The fight was going out of John, who was sick with dysentery. In October 1216, half of his baggage train was lost in the Wash estuary near Wisbech. Along with his crown and coronation regalia, jewels, dozens of gold goblets, silver plate and costly fabrics were swallowed up before the king’s horrified eyes in the treacherous tides and quicksands of the Wash. The news was the final straw for John. In a feast of forgetting, the sick king gorged himself on pears and peaches washed down with cider – the very worst diet for a dysentery patient. The next day, afflicted with agonising abdominal cramps, he struggled on by litter through atrocious weather, reaching Newark Castle where, on the night of 18/19 October, he died. Few mourned.
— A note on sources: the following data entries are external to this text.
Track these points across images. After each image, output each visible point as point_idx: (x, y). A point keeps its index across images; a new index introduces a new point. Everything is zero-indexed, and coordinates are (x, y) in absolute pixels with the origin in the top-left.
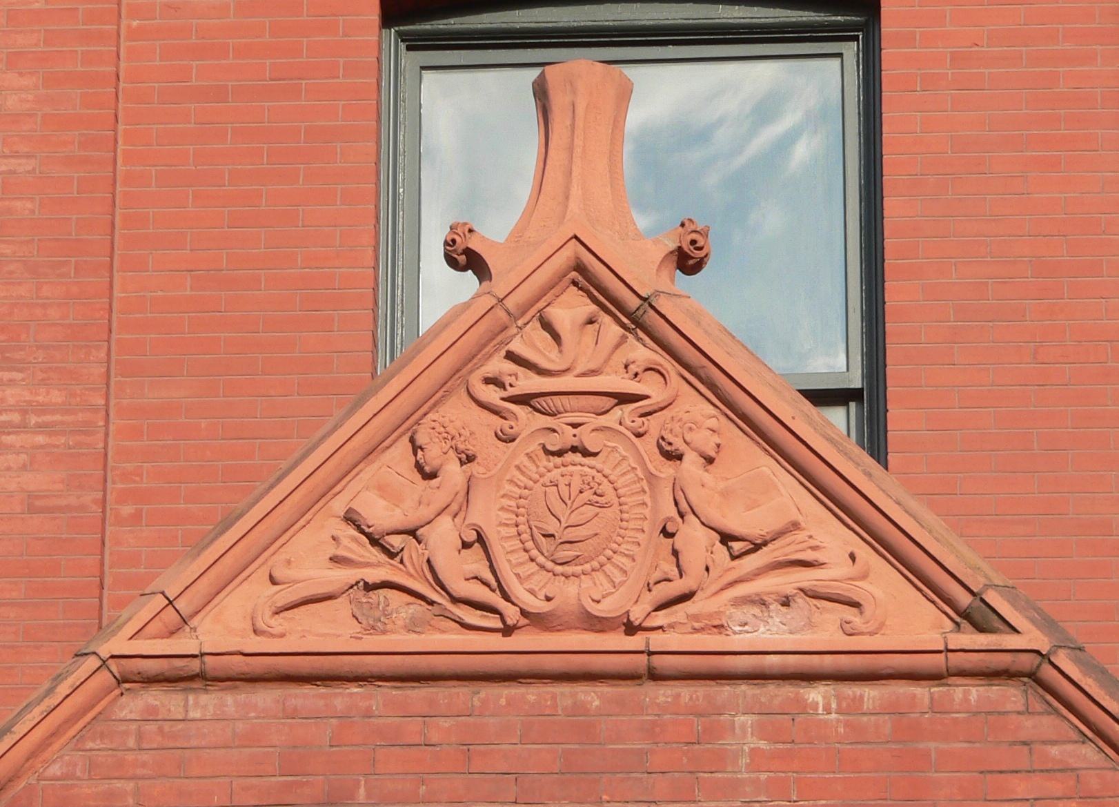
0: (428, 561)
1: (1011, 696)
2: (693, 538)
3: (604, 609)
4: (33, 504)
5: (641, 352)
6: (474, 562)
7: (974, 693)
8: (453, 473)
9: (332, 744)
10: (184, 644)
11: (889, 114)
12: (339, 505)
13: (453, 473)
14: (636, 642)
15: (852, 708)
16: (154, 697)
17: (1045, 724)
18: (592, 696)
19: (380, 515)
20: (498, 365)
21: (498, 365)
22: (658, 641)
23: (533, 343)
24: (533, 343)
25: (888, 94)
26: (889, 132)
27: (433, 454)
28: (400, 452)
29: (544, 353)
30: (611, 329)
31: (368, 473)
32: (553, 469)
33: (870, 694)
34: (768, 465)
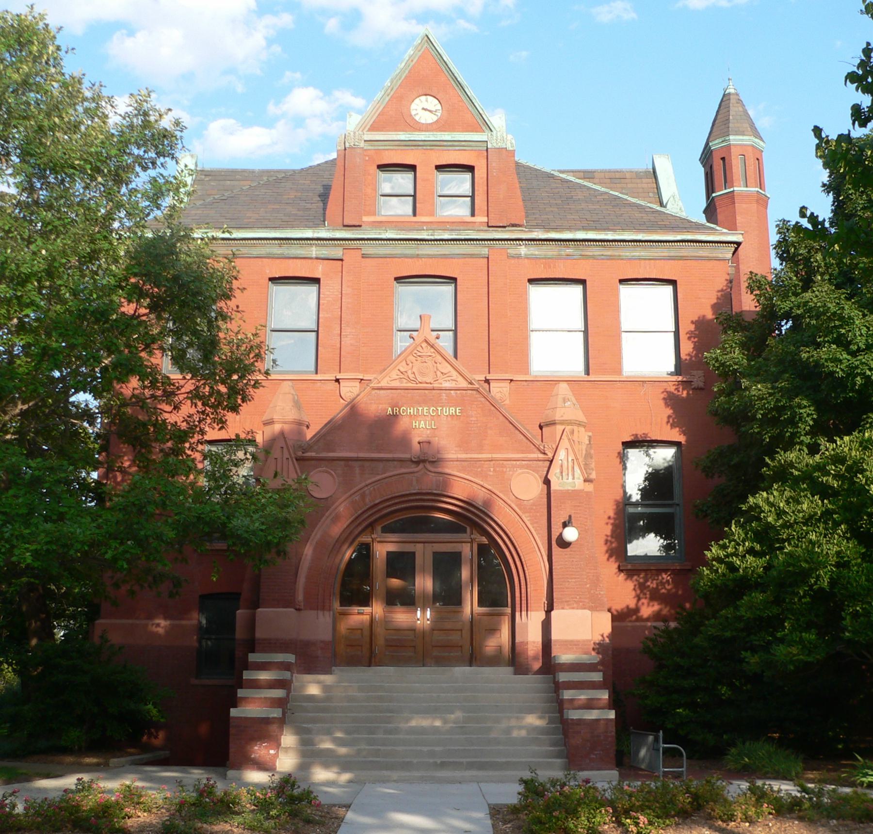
0: (360, 226)
1: (474, 392)
2: (438, 373)
3: (428, 381)
4: (351, 345)
5: (432, 350)
6: (413, 375)
7: (470, 392)
8: (411, 364)
9: (341, 262)
10: (380, 385)
11: (458, 295)
12: (397, 368)
13: (411, 364)
14: (432, 386)
15: (456, 393)
16: (376, 391)
17: (478, 396)
18: (426, 392)
19: (402, 370)
20: (416, 351)
21: (416, 351)
22: (435, 385)
23: (419, 349)
24: (419, 349)
25: (458, 293)
26: (458, 297)
27: (408, 363)
28: (404, 362)
29: (421, 351)
30: (429, 347)
31: (401, 364)
32: (422, 364)
33: (458, 392)
34: (447, 364)
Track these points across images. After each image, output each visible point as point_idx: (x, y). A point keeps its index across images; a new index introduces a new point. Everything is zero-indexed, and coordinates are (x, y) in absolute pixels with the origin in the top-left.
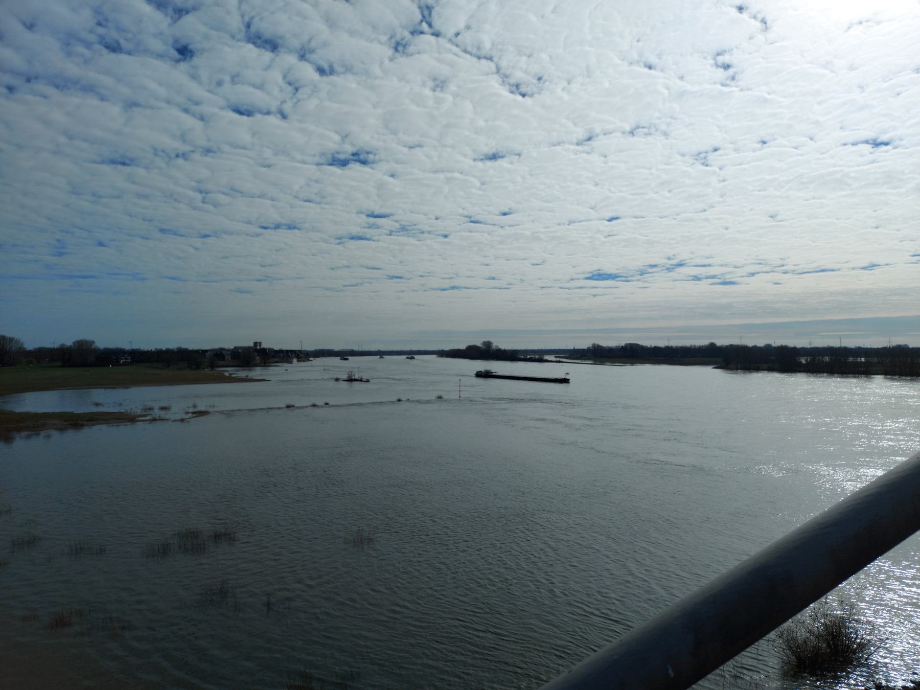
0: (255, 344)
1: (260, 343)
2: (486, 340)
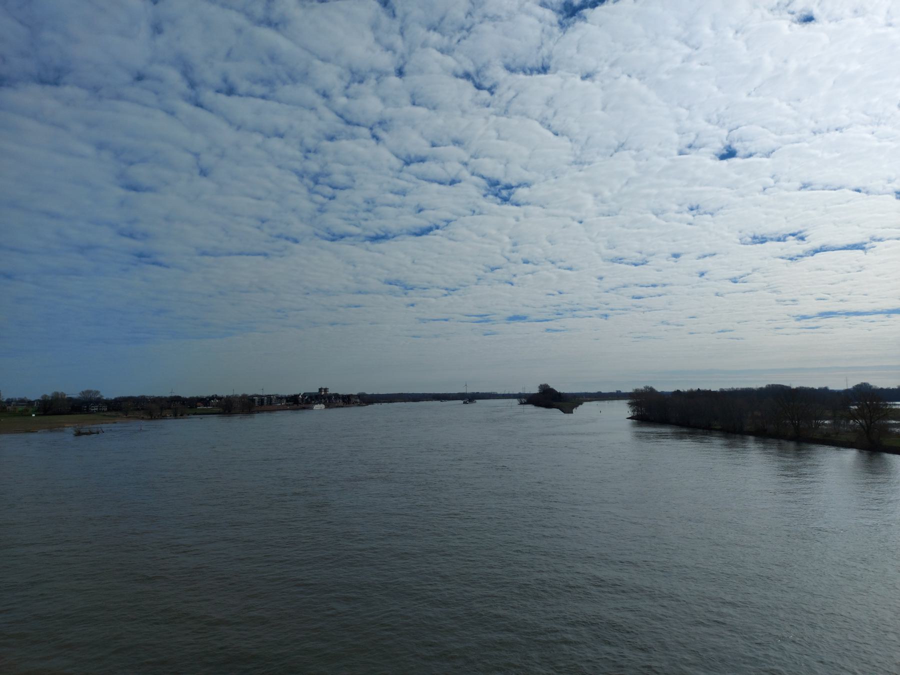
0: (320, 390)
1: (326, 390)
2: (543, 383)
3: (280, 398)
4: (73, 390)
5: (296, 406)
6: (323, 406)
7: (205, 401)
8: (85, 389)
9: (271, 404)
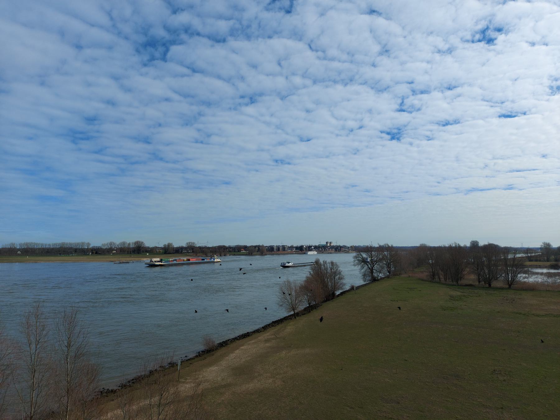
0: (327, 243)
1: (330, 243)
2: (474, 240)
3: (292, 247)
6: (315, 253)
7: (245, 248)
9: (284, 250)
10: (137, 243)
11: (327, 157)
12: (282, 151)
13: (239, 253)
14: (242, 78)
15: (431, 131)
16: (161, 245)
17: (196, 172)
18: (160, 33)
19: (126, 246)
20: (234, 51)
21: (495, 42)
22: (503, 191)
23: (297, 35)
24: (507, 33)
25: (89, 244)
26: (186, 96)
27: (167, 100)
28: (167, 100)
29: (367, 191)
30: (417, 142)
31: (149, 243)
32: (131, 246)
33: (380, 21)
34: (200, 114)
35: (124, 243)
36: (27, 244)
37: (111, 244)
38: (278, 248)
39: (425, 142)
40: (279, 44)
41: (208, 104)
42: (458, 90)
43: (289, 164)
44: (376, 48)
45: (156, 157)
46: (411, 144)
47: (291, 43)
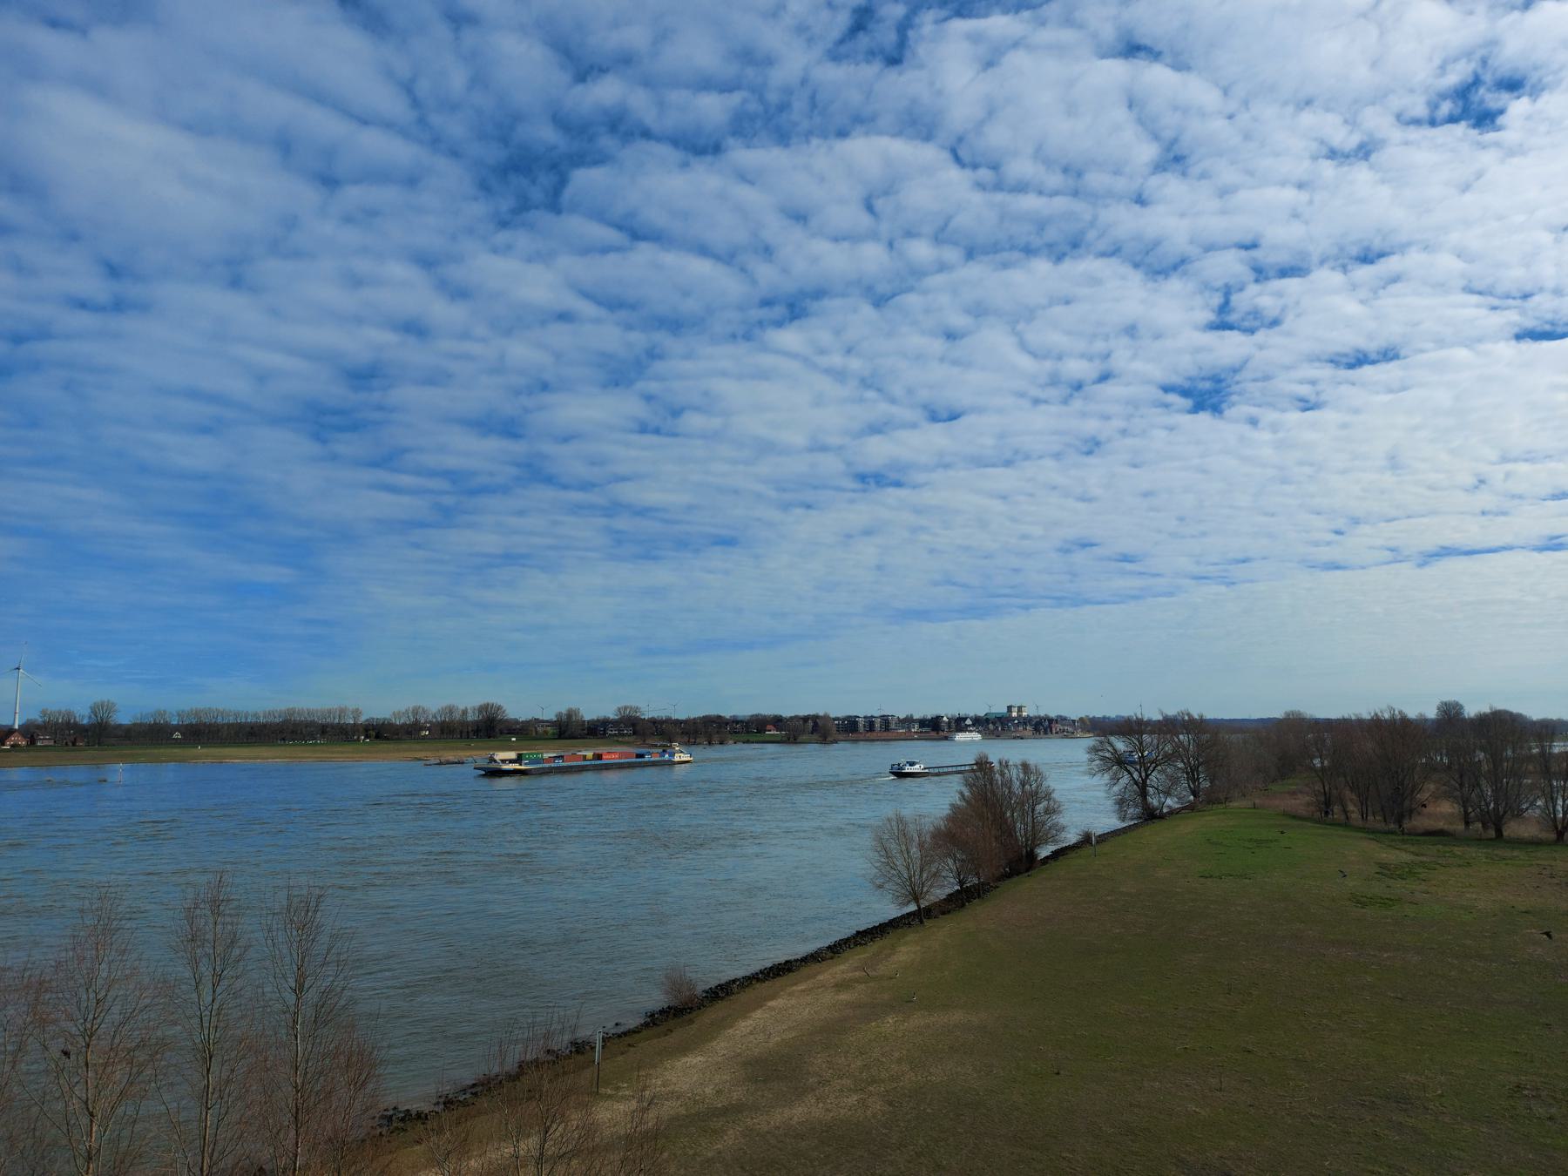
0: (1010, 708)
2: (1449, 698)
3: (908, 721)
4: (597, 706)
5: (934, 734)
6: (977, 736)
7: (778, 721)
8: (1289, 709)
10: (484, 708)
11: (1008, 463)
12: (878, 451)
13: (759, 737)
14: (767, 251)
15: (1313, 383)
16: (549, 715)
17: (643, 512)
18: (546, 135)
19: (457, 716)
20: (744, 177)
21: (1500, 120)
22: (1535, 554)
23: (918, 124)
24: (1536, 92)
25: (357, 712)
26: (613, 304)
27: (564, 317)
28: (564, 317)
29: (1126, 558)
30: (1269, 416)
31: (518, 708)
32: (470, 718)
33: (1157, 77)
34: (653, 354)
35: (451, 710)
36: (197, 713)
37: (416, 711)
38: (870, 723)
39: (1294, 416)
40: (868, 152)
41: (675, 325)
42: (1392, 264)
43: (898, 484)
44: (1147, 152)
45: (535, 472)
46: (1253, 422)
47: (902, 149)
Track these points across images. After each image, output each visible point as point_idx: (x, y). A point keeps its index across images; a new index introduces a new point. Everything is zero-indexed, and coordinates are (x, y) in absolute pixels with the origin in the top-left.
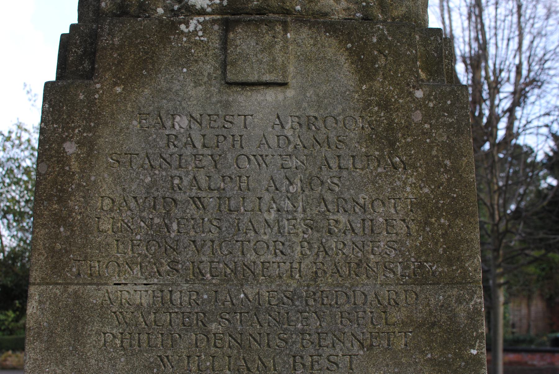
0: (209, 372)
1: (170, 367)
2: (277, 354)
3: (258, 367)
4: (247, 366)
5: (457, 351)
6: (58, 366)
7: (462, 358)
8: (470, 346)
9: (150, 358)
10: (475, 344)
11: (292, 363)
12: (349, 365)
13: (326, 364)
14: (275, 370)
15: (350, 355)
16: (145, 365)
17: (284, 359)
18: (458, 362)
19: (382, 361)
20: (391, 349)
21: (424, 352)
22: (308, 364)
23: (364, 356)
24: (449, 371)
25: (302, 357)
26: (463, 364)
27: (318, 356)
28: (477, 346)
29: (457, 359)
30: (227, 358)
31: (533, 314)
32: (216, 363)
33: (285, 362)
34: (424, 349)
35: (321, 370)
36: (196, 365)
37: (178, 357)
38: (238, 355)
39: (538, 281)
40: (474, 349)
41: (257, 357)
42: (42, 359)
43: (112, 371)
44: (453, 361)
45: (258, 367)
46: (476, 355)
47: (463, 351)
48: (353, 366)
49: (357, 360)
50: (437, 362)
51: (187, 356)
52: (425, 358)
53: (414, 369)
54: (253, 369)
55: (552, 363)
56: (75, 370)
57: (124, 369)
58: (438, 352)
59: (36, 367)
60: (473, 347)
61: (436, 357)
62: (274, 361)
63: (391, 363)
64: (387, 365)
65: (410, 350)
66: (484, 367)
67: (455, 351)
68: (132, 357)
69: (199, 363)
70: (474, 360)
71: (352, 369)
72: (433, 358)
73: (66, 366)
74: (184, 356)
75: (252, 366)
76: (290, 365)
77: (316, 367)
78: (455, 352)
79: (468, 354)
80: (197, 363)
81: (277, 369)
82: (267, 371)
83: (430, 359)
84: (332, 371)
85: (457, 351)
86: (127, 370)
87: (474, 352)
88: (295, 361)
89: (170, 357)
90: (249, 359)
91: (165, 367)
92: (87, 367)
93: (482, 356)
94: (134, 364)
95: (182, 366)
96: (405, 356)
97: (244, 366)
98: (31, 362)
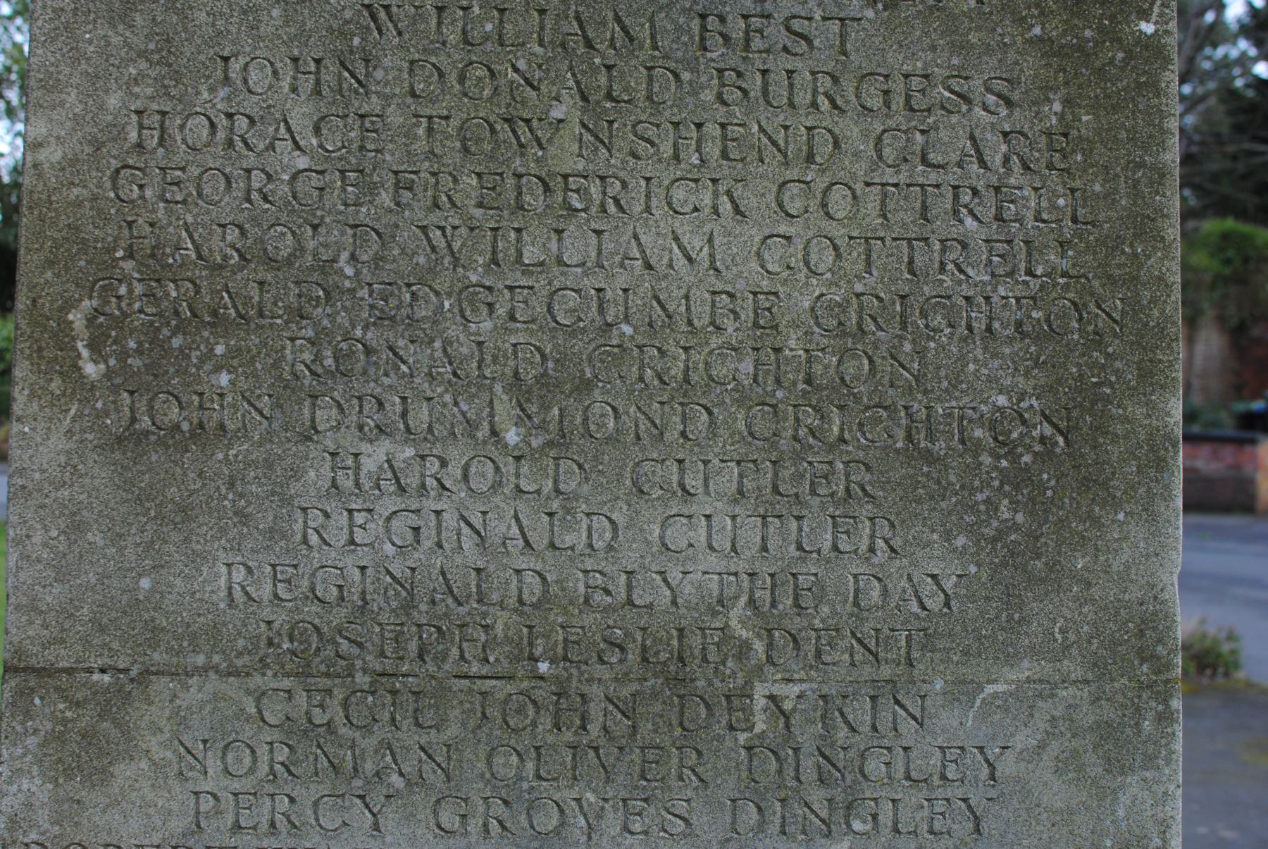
0: (489, 46)
1: (395, 33)
2: (661, 8)
3: (612, 38)
4: (585, 37)
5: (1107, 22)
6: (115, 26)
7: (1119, 40)
8: (1138, 12)
9: (343, 10)
10: (1151, 8)
11: (697, 32)
12: (837, 43)
13: (784, 38)
14: (655, 48)
15: (841, 20)
16: (331, 27)
17: (677, 22)
18: (1109, 51)
19: (920, 37)
20: (944, 9)
21: (1024, 19)
22: (737, 35)
23: (876, 22)
24: (1084, 70)
25: (722, 19)
26: (1120, 55)
27: (762, 16)
28: (1154, 14)
29: (1105, 42)
30: (536, 13)
31: (1199, 361)
32: (508, 27)
33: (679, 28)
34: (1024, 14)
35: (768, 51)
36: (459, 30)
37: (413, 10)
38: (562, 8)
39: (1213, 286)
40: (1148, 22)
41: (610, 15)
42: (76, 8)
43: (250, 41)
44: (1094, 47)
45: (612, 38)
46: (1152, 35)
47: (1121, 25)
48: (849, 47)
49: (858, 32)
50: (1055, 48)
51: (437, 8)
52: (1026, 36)
53: (1000, 61)
54: (601, 43)
55: (1236, 467)
56: (157, 38)
57: (279, 37)
58: (1060, 22)
59: (58, 28)
60: (1145, 15)
61: (1054, 33)
62: (653, 26)
63: (941, 42)
64: (933, 48)
65: (991, 13)
66: (1170, 67)
67: (1100, 23)
68: (298, 7)
69: (465, 25)
70: (1146, 47)
71: (845, 53)
72: (1046, 37)
73: (133, 26)
74: (428, 7)
75: (598, 37)
76: (692, 37)
77: (757, 43)
78: (1100, 23)
79: (1134, 32)
80: (460, 24)
81: (660, 44)
82: (634, 50)
83: (1040, 39)
84: (795, 55)
85: (1107, 22)
86: (285, 38)
87: (1148, 28)
88: (704, 28)
89: (395, 9)
90: (591, 18)
91: (380, 32)
92: (185, 29)
93: (1166, 40)
94: (305, 24)
95: (423, 32)
96: (978, 29)
97: (577, 35)
98: (47, 17)
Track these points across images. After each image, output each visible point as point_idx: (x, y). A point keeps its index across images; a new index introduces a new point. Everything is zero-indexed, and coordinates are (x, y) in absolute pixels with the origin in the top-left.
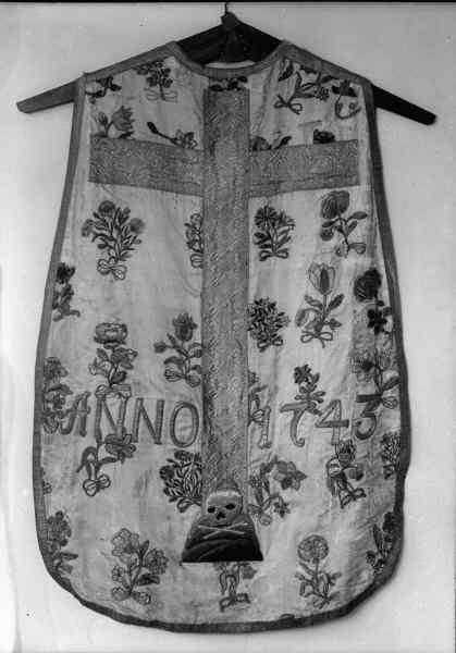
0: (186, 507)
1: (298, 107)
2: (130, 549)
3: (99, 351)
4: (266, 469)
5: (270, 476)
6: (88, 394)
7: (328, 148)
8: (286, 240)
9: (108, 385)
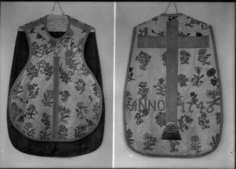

John’s death was, however, a body blow to Prince Louis’ hopes of power. For John had a legitimate English-born son and heir – nine-year-old Henry of Winchester – who was crowned king in Gloucester a week after his father’s death. A strong and capable baron, Earl William Marshal, became regent and set about organising the boy king’s forces. London remained loyal to Louis, who doggedly fought on. However, Marshal defeated him at Lincoln and the following year the Dauphin’s last hope was destroyed when a French fleet bringing reinforcements was sunk off Sandwich in Kent by an English squadron under Hubert de Burgh. Louis sailed home, and young Henry III became undisputed king of England.